The bill, H.R. 5114, the "Flood Insurance Reform Priorities Act of 2010," sponsored by Rep. Maxine Waters (D-Calif.) and Rep. Barney Frank (D-Mass.), has the support of both the Independent Insurance Agents & Brokers of America (the Big "I") and the National Association of Professional Insurance Agents (PIA National).
Agents now hope the Senate will follow the lead of the House, while insurers hope lawmakers will strike a provision eliminating anti-concurrent clauses from flood policies.
"The recent series of expirations and temporary extensions is negatively impacting the market," said Robert Rusbuldt, Big "I" president and CEO. "The Big 'I' commends the House for passing this bill which is a step in the right direction to a long-term extension of the NFIP [National Flood Insurance Program] and includes much-needed reforms to the critical program."

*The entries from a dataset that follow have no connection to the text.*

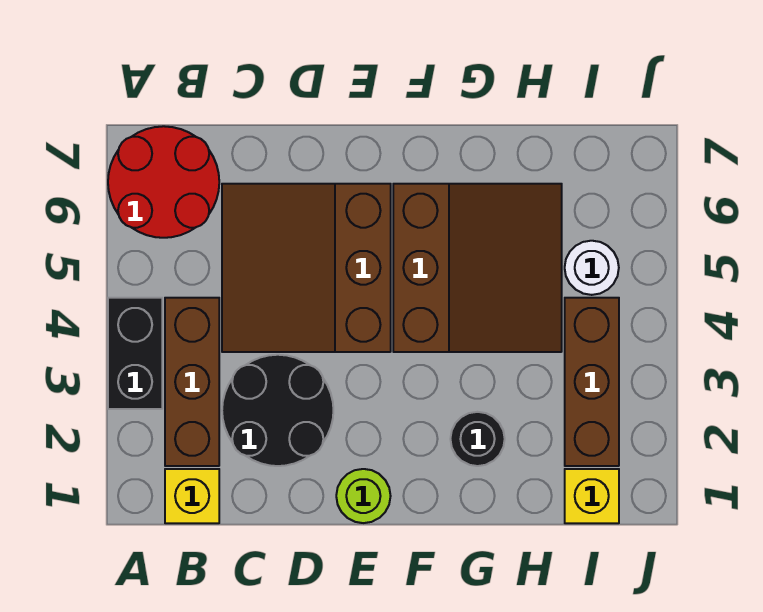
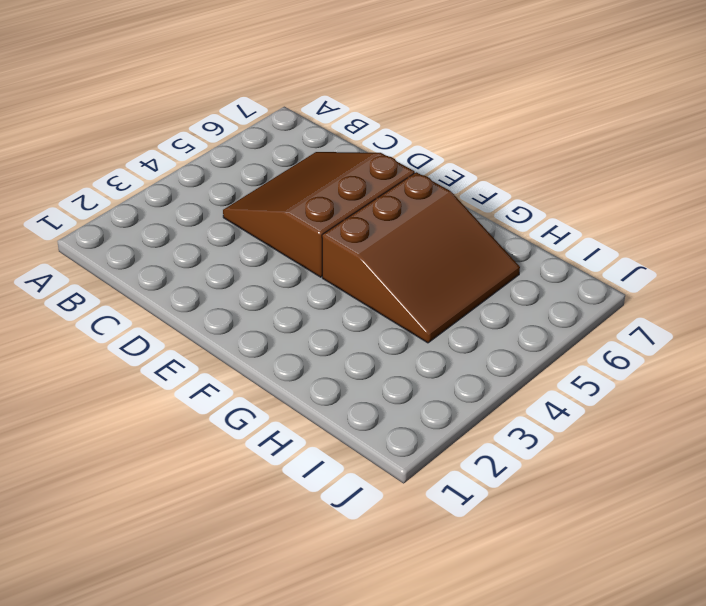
none -> black brick A3:A4 level 1
none -> red round brick A6:B7 level 1
none -> yellow brick B1 level 1

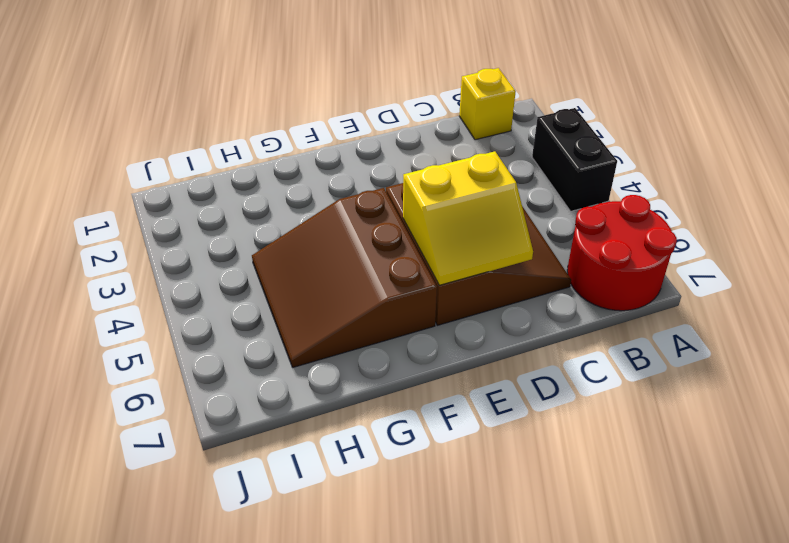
yellow slope D5:E6 level 2 top 5 -> none
none -> brown brick B2:B4 level 1
none -> black round brick C2:D3 level 1
none -> lime round brick E1 level 1

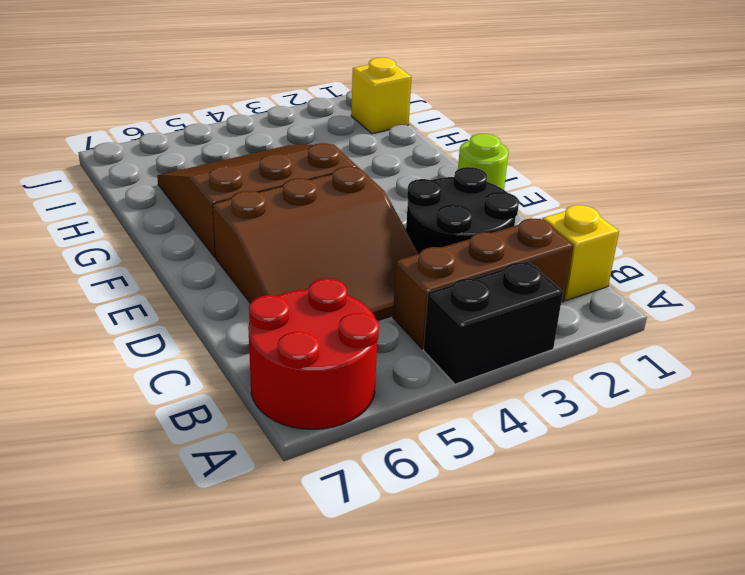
none -> black round brick G2 level 1
none -> brown brick I2:I4 level 1
none -> white round brick I5 level 1

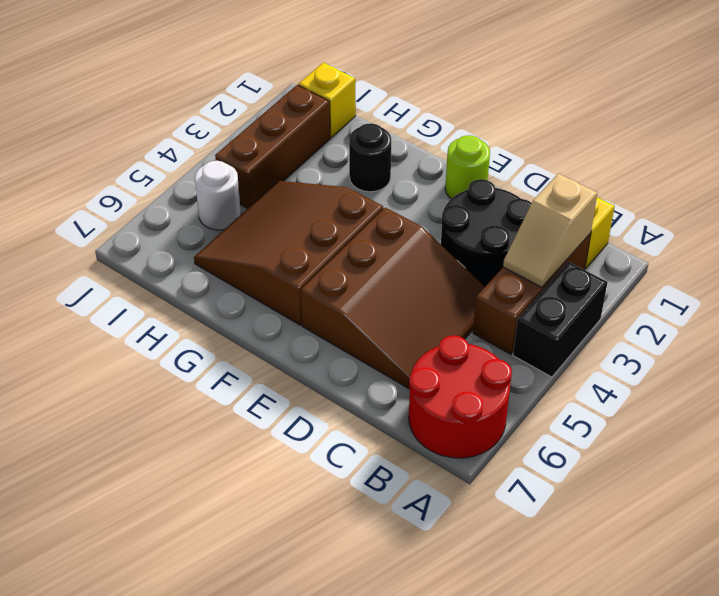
tan slope B2:B3 level 2 top 2 -> none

The NFIP was recently resurrected from a month-long expiration and is currently set to expire on Sept. 30, 2010. The Big "I" has noted that the program has worked for more than 40 years to help protect consumers from flood risks, and Congress has traditionally extended the program for five year periods in order to provide stability and security for the marketplace. Congress has recently only extended the program for short periods, from 30 days to six months.

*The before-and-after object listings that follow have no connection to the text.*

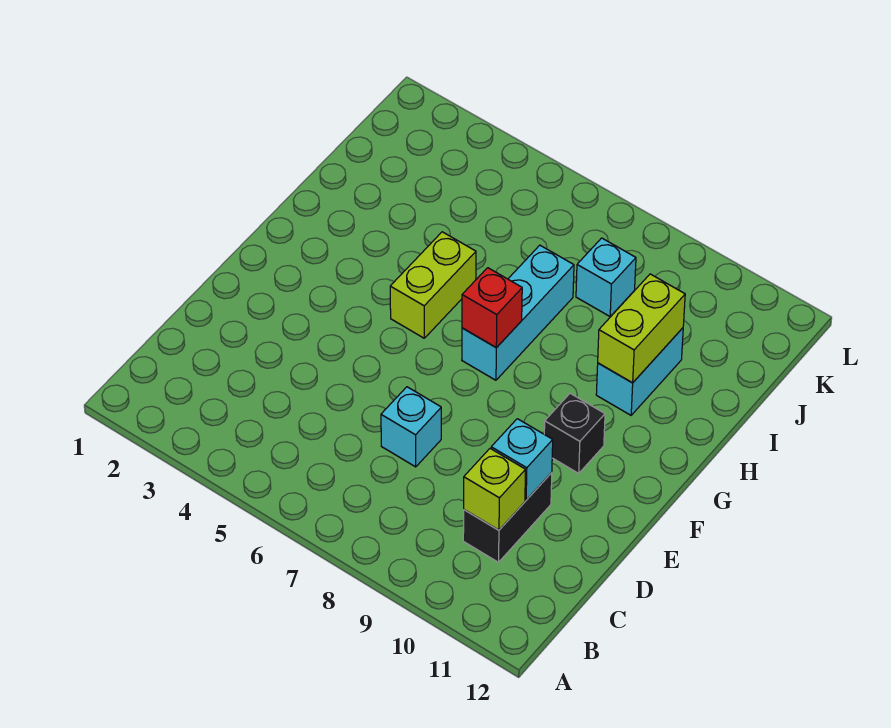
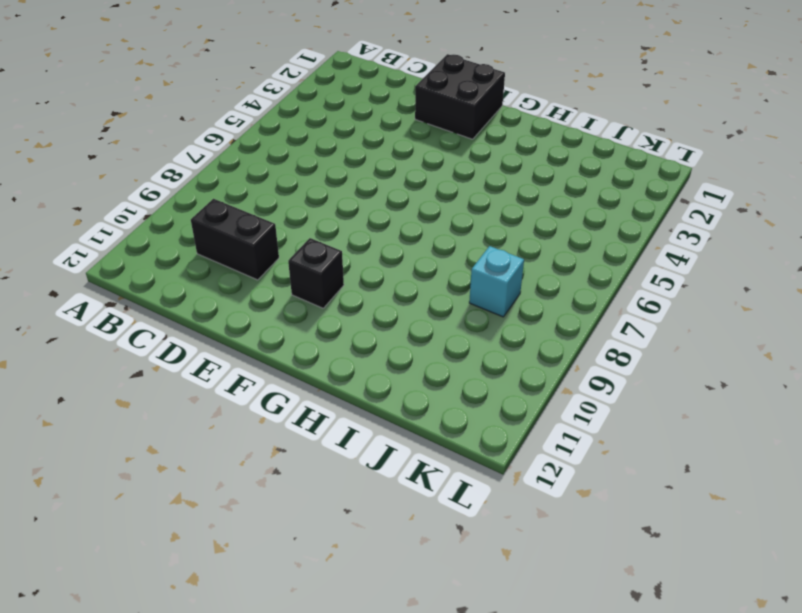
black brick E1:F2 level 1 -> none
none -> cyan brick D7 level 1
none -> lime brick G5:H5 level 1

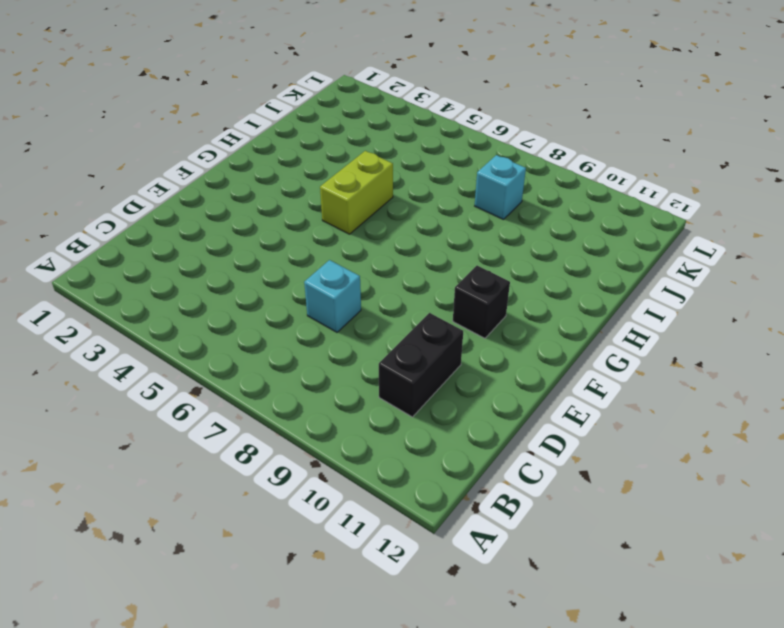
none -> cyan brick G7:I7 level 1
none -> cyan brick H10:I10 level 1

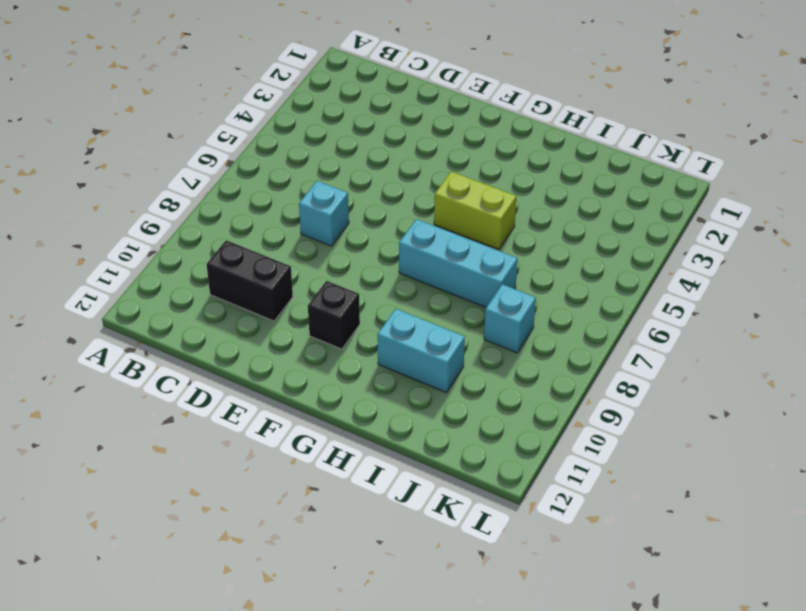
none -> lime brick C10 level 2
none -> cyan brick D10 level 2

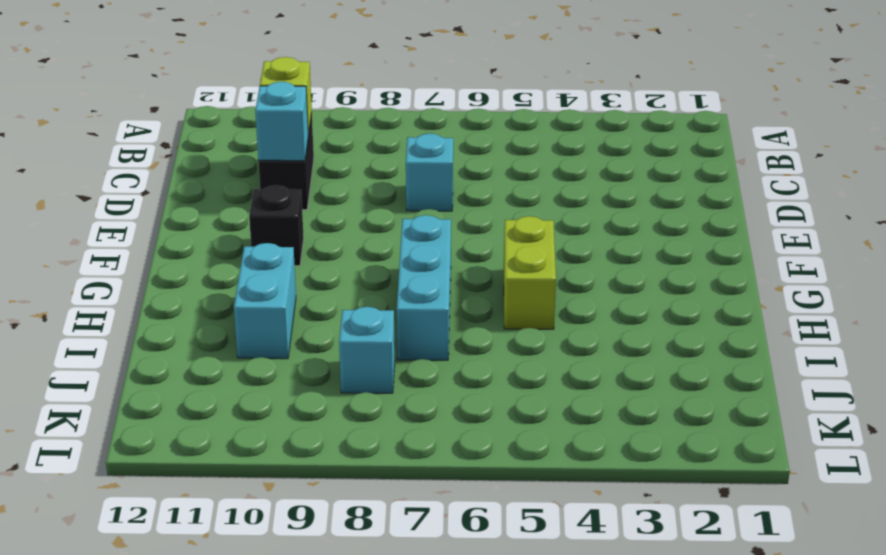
none -> red brick G7 level 2
none -> lime brick H10:I10 level 2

Prior to passage, PIA National sent a letter to House Speaker Nancy Pelosi and Minority Leader John Boehner urging that the House quickly pass H.R. 5114.
"This bill contains many provisions that PIA has consistently advocated," said PIA National Director of Federal Affairs Mike Becker. "Perhaps most significantly, H.R. 5114 extends the flood insurance program through the end of 2015. This would finally end the uncertainty that has resulted from a series of short-term NFIP reauthorizations."
The insurer trade group, the Property Casualty Insurers Association of America (PCI), has said the House was correct in extending the flood insurance program. It opposes, however, an amendment to the bill that would require "Write Your Own" (WYO) insurers to eliminate so-called "anti-concurrent causation" language from their homeowners insurance policies.
"The House has taken the right step forward for homeowners and the American economy by crafting a strong, comprehensive extension of the National Flood Insurance Program. This action helps provide a greater degree of certainty for property owners and a real estate market that was left vulnerable by previous lapses in the government program," said Ben McKay, PCI's senior vice president, federal government relations, in a statement released by PCI.
"At the last minute, Rep. Gene Taylor (D-Miss.) succeeded in attaching a concurrent causation amendment to the flood bill that could make private insurers pay for the obligations of the federal government," McKay continued. "Ultimately, the language Rep. Taylor added would prove unworkable, and we will work to convince the Senate to remove this troublesome language. But it is never a good idea to throw out three-quarters of a loaf of good bread, and overall, we are pleased that the House has taken a much-needed step toward extending and preserving the NFIP."
The American Insurance Association (AIA) has said it also opposes the Taylor amendment, which it says would negatively impact WYO companies and significantly alter the way in which claims are processed by the NFIP.